### [WORK TO BE COMPLETED]
Quote every line of the listing below word for word.

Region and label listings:
——
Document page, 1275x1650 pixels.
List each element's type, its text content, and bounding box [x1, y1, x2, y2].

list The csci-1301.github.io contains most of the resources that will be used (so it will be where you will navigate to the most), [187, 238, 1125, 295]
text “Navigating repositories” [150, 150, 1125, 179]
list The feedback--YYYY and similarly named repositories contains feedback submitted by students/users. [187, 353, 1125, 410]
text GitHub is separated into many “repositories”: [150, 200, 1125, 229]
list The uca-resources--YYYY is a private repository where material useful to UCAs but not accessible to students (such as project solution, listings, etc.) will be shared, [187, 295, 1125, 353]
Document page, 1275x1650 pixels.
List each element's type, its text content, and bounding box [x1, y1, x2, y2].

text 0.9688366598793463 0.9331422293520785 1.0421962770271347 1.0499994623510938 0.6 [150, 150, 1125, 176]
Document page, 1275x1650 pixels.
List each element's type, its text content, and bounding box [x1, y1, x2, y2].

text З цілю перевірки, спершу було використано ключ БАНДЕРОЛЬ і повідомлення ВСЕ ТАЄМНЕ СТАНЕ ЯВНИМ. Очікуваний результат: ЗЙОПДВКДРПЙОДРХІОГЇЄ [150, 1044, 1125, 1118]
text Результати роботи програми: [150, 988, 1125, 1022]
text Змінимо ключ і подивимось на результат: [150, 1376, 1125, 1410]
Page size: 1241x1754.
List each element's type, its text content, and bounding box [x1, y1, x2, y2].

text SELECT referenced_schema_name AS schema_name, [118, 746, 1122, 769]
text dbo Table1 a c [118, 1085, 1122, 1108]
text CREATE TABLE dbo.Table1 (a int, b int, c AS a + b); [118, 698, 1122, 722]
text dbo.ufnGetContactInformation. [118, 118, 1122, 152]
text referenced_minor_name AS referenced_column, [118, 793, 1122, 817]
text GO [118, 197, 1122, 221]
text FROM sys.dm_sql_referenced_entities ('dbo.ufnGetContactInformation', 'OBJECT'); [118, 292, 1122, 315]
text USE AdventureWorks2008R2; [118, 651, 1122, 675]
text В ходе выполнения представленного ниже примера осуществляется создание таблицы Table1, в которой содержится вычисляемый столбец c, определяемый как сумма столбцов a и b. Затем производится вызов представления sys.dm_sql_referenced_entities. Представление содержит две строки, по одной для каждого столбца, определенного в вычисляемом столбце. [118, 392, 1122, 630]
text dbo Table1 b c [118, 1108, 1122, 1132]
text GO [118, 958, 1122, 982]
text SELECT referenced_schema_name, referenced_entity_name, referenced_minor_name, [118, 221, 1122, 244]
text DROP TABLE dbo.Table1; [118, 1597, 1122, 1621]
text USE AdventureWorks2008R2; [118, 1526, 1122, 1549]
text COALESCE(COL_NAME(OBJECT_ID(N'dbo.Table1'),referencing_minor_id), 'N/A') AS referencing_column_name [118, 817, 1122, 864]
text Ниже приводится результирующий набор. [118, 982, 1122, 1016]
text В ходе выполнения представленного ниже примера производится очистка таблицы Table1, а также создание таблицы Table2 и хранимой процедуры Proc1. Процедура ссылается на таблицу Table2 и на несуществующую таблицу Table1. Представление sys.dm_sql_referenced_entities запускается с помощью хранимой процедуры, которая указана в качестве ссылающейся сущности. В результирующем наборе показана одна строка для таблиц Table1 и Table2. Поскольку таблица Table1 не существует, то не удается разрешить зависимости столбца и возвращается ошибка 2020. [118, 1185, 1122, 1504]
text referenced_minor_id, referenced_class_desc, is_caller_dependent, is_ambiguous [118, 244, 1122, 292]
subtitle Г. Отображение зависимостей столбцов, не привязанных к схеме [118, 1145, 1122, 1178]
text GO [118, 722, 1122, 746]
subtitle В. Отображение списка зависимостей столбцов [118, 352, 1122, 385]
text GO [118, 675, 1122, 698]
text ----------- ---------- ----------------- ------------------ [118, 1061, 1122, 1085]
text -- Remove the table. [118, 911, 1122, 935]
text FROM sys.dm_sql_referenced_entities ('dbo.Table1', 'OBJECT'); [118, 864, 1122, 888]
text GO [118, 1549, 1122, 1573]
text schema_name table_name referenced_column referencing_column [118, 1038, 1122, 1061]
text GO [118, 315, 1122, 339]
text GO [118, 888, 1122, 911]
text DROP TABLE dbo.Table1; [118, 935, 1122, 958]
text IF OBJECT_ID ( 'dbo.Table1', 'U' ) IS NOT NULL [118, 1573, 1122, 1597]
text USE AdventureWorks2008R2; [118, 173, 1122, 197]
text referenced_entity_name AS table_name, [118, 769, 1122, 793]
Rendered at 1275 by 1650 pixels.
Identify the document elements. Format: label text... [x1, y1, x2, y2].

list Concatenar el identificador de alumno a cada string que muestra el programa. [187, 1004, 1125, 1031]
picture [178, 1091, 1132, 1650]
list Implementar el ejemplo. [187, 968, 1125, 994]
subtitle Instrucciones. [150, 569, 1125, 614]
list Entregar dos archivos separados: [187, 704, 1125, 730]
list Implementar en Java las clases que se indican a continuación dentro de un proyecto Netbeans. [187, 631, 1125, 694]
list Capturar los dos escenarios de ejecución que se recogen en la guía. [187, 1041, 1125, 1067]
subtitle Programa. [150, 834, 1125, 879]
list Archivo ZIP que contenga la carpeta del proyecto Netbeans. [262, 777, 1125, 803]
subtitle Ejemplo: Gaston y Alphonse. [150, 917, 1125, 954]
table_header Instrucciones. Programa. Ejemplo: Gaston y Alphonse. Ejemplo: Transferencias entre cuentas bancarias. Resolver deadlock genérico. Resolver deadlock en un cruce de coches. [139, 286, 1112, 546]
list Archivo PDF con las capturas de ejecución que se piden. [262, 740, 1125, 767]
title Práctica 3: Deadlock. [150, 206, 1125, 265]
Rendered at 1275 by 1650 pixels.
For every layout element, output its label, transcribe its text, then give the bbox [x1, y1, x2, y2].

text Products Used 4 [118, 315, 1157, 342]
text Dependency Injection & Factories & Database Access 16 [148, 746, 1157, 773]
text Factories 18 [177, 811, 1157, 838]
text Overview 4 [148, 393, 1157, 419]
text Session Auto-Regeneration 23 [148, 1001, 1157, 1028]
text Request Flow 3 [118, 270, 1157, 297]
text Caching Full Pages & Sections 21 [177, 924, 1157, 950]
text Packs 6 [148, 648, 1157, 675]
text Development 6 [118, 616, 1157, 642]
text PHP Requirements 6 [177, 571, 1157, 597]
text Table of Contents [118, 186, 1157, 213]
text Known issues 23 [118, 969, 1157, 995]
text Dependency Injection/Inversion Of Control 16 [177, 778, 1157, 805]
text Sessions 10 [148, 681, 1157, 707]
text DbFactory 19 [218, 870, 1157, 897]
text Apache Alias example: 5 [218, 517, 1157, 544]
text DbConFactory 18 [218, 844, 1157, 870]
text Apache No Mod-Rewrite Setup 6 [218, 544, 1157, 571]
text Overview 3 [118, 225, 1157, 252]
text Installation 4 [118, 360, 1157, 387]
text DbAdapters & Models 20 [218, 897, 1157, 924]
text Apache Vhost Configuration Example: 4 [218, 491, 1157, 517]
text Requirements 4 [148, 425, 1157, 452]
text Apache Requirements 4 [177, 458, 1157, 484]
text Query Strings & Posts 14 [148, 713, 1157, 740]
——
### [THE RESPONSE]
Document page, 1275x1650 pixels.
List each element's type, its text content, and bounding box [x1, y1, x2, y2].

list The csci-1301.github.io contains most of the resources that will be used (so it will be where you will navigate to the most), [187, 238, 1125, 295]
text “Navigating repositories” [150, 150, 1125, 179]
list The feedback--YYYY and similarly named repositories contains feedback submitted by students/users. [187, 353, 1125, 410]
text GitHub is separated into many “repositories”: [150, 200, 1125, 229]
list The uca-resources--YYYY is a private repository where material useful to UCAs but not accessible to students (such as project solution, listings, etc.) will be shared, [187, 295, 1125, 353]
Document page, 1275x1650 pixels.
List each element's type, its text content, and bounding box [x1, y1, x2, y2].

text 0.9688366598793463 0.9331422293520785 1.0421962770271347 1.0499994623510938 0.6 [150, 150, 1125, 176]
Document page, 1275x1650 pixels.
List each element's type, its text content, and bounding box [x1, y1, x2, y2].

text З цілю перевірки, спершу було використано ключ БАНДЕРОЛЬ і повідомлення ВСЕ ТАЄМНЕ СТАНЕ ЯВНИМ. Очікуваний результат: ЗЙОПДВКДРПЙОДРХІОГЇЄ [150, 1044, 1125, 1118]
text Результати роботи програми: [150, 988, 1125, 1022]
text Змінимо ключ і подивимось на результат: [150, 1376, 1125, 1410]
Page size: 1241x1754.
List each element's type, its text content, and bounding box [x1, y1, x2, y2].

text SELECT referenced_schema_name AS schema_name, [118, 746, 1122, 769]
text dbo Table1 a c [118, 1085, 1122, 1108]
text CREATE TABLE dbo.Table1 (a int, b int, c AS a + b); [118, 698, 1122, 722]
text dbo.ufnGetContactInformation. [118, 118, 1122, 152]
text referenced_minor_name AS referenced_column, [118, 793, 1122, 817]
text GO [118, 197, 1122, 221]
text FROM sys.dm_sql_referenced_entities ('dbo.ufnGetContactInformation', 'OBJECT'); [118, 292, 1122, 315]
text USE AdventureWorks2008R2; [118, 651, 1122, 675]
text В ходе выполнения представленного ниже примера осуществляется создание таблицы Table1, в которой содержится вычисляемый столбец c, определяемый как сумма столбцов a и b. Затем производится вызов представления sys.dm_sql_referenced_entities. Представление содержит две строки, по одной для каждого столбца, определенного в вычисляемом столбце. [118, 392, 1122, 630]
text dbo Table1 b c [118, 1108, 1122, 1132]
text GO [118, 958, 1122, 982]
text SELECT referenced_schema_name, referenced_entity_name, referenced_minor_name, [118, 221, 1122, 244]
text DROP TABLE dbo.Table1; [118, 1597, 1122, 1621]
text USE AdventureWorks2008R2; [118, 1526, 1122, 1549]
text COALESCE(COL_NAME(OBJECT_ID(N'dbo.Table1'),referencing_minor_id), 'N/A') AS referencing_column_name [118, 817, 1122, 864]
text Ниже приводится результирующий набор. [118, 982, 1122, 1016]
text В ходе выполнения представленного ниже примера производится очистка таблицы Table1, а также создание таблицы Table2 и хранимой процедуры Proc1. Процедура ссылается на таблицу Table2 и на несуществующую таблицу Table1. Представление sys.dm_sql_referenced_entities запускается с помощью хранимой процедуры, которая указана в качестве ссылающейся сущности. В результирующем наборе показана одна строка для таблиц Table1 и Table2. Поскольку таблица Table1 не существует, то не удается разрешить зависимости столбца и возвращается ошибка 2020. [118, 1185, 1122, 1504]
text referenced_minor_id, referenced_class_desc, is_caller_dependent, is_ambiguous [118, 244, 1122, 292]
subtitle Г. Отображение зависимостей столбцов, не привязанных к схеме [118, 1145, 1122, 1178]
text GO [118, 722, 1122, 746]
subtitle В. Отображение списка зависимостей столбцов [118, 352, 1122, 385]
text GO [118, 675, 1122, 698]
text ----------- ---------- ----------------- ------------------ [118, 1061, 1122, 1085]
text -- Remove the table. [118, 911, 1122, 935]
text FROM sys.dm_sql_referenced_entities ('dbo.Table1', 'OBJECT'); [118, 864, 1122, 888]
text GO [118, 1549, 1122, 1573]
text schema_name table_name referenced_column referencing_column [118, 1038, 1122, 1061]
text GO [118, 315, 1122, 339]
text GO [118, 888, 1122, 911]
text DROP TABLE dbo.Table1; [118, 935, 1122, 958]
text IF OBJECT_ID ( 'dbo.Table1', 'U' ) IS NOT NULL [118, 1573, 1122, 1597]
text USE AdventureWorks2008R2; [118, 173, 1122, 197]
text referenced_entity_name AS table_name, [118, 769, 1122, 793]
Rendered at 1275 by 1650 pixels.
Identify the document elements. Format: label text... [x1, y1, x2, y2].

list Concatenar el identificador de alumno a cada string que muestra el programa. [187, 1004, 1125, 1031]
picture [178, 1091, 1132, 1650]
list Implementar el ejemplo. [187, 968, 1125, 994]
subtitle Instrucciones. [150, 569, 1125, 614]
list Entregar dos archivos separados: [187, 704, 1125, 730]
list Implementar en Java las clases que se indican a continuación dentro de un proyecto Netbeans. [187, 631, 1125, 694]
list Capturar los dos escenarios de ejecución que se recogen en la guía. [187, 1041, 1125, 1067]
subtitle Programa. [150, 834, 1125, 879]
list Archivo ZIP que contenga la carpeta del proyecto Netbeans. [262, 777, 1125, 803]
subtitle Ejemplo: Gaston y Alphonse. [150, 917, 1125, 954]
table_header Instrucciones. Programa. Ejemplo: Gaston y Alphonse. Ejemplo: Transferencias entre cuentas bancarias. Resolver deadlock genérico. Resolver deadlock en un cruce de coches. [139, 286, 1112, 546]
list Archivo PDF con las capturas de ejecución que se piden. [262, 740, 1125, 767]
title Práctica 3: Deadlock. [150, 206, 1125, 265]
Rendered at 1275 by 1650 pixels.
For every layout element, output its label, transcribe its text, then give the bbox [x1, y1, x2, y2].

text Products Used 4 [118, 315, 1157, 342]
text Dependency Injection & Factories & Database Access 16 [148, 746, 1157, 773]
text Factories 18 [177, 811, 1157, 838]
text Overview 4 [148, 393, 1157, 419]
text Session Auto-Regeneration 23 [148, 1001, 1157, 1028]
text Request Flow 3 [118, 270, 1157, 297]
text Caching Full Pages & Sections 21 [177, 924, 1157, 950]
text Packs 6 [148, 648, 1157, 675]
text Development 6 [118, 616, 1157, 642]
text PHP Requirements 6 [177, 571, 1157, 597]
text Table of Contents [118, 186, 1157, 213]
text Known issues 23 [118, 969, 1157, 995]
text Dependency Injection/Inversion Of Control 16 [177, 778, 1157, 805]
text Sessions 10 [148, 681, 1157, 707]
text DbFactory 19 [218, 870, 1157, 897]
text Apache Alias example: 5 [218, 517, 1157, 544]
text DbConFactory 18 [218, 844, 1157, 870]
text Apache No Mod-Rewrite Setup 6 [218, 544, 1157, 571]
text Overview 3 [118, 225, 1157, 252]
text Installation 4 [118, 360, 1157, 387]
text DbAdapters & Models 20 [218, 897, 1157, 924]
text Apache Vhost Configuration Example: 4 [218, 491, 1157, 517]
text Requirements 4 [148, 425, 1157, 452]
text Apache Requirements 4 [177, 458, 1157, 484]
text Query Strings & Posts 14 [148, 713, 1157, 740]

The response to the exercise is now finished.